### Work order
From the line containing "both these tools?**" onward, every line of the entries is to be set down exactly, the last line included.

### Extracted information
↓↓↓
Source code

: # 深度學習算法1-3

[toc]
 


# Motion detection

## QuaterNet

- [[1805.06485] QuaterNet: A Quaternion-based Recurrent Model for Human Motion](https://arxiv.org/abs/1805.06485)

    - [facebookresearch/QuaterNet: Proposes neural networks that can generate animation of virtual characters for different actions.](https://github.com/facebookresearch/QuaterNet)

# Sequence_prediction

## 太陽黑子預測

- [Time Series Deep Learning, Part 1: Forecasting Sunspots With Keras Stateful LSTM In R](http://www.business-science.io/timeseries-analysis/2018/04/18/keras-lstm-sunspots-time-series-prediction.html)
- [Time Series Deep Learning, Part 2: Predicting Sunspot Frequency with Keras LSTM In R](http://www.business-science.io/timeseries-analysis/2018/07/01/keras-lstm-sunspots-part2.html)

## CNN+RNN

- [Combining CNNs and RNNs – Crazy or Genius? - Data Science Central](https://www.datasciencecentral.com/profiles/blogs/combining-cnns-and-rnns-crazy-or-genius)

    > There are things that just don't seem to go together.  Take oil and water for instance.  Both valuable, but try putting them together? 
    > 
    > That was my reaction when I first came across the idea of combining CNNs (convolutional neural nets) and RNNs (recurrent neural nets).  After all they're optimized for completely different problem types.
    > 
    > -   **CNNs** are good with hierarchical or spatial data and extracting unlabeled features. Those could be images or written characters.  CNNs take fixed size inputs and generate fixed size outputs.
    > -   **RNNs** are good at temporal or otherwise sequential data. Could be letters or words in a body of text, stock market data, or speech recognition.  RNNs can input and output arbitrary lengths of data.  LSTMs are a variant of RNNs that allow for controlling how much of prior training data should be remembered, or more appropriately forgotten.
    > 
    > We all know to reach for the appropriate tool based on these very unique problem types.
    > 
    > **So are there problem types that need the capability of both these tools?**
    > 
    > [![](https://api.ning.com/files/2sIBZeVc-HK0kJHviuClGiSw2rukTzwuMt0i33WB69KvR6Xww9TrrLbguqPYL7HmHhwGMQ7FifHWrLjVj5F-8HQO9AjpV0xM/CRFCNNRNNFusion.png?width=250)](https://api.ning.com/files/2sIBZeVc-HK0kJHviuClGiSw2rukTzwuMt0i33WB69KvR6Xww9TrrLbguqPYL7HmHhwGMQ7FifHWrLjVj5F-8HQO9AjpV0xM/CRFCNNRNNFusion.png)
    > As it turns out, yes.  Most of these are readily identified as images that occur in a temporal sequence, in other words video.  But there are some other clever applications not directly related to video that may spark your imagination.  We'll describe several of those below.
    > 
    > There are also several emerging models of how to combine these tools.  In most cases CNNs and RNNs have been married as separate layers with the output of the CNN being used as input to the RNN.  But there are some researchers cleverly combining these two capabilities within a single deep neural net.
↑↑↑
### Result of this exercise
    > **So are there problem types that need the capability of both these tools?**
    > 
    > [![](https://api.ning.com/files/2sIBZeVc-HK0kJHviuClGiSw2rukTzwuMt0i33WB69KvR6Xww9TrrLbguqPYL7HmHhwGMQ7FifHWrLjVj5F-8HQO9AjpV0xM/CRFCNNRNNFusion.png?width=250)](https://api.ning.com/files/2sIBZeVc-HK0kJHviuClGiSw2rukTzwuMt0i33WB69KvR6Xww9TrrLbguqPYL7HmHhwGMQ7FifHWrLjVj5F-8HQO9AjpV0xM/CRFCNNRNNFusion.png)
    > As it turns out, yes.  Most of these are readily identified as images that occur in a temporal sequence, in other words video.  But there are some other clever applications not directly related to video that may spark your imagination.  We'll describe several of those below.
    > 
    > There are also several emerging models of how to combine these tools.  In most cases CNNs and RNNs have been married as separate layers with the output of the CNN being used as input to the RNN.  But there are some researchers cleverly combining these two capabilities within a single deep neural net.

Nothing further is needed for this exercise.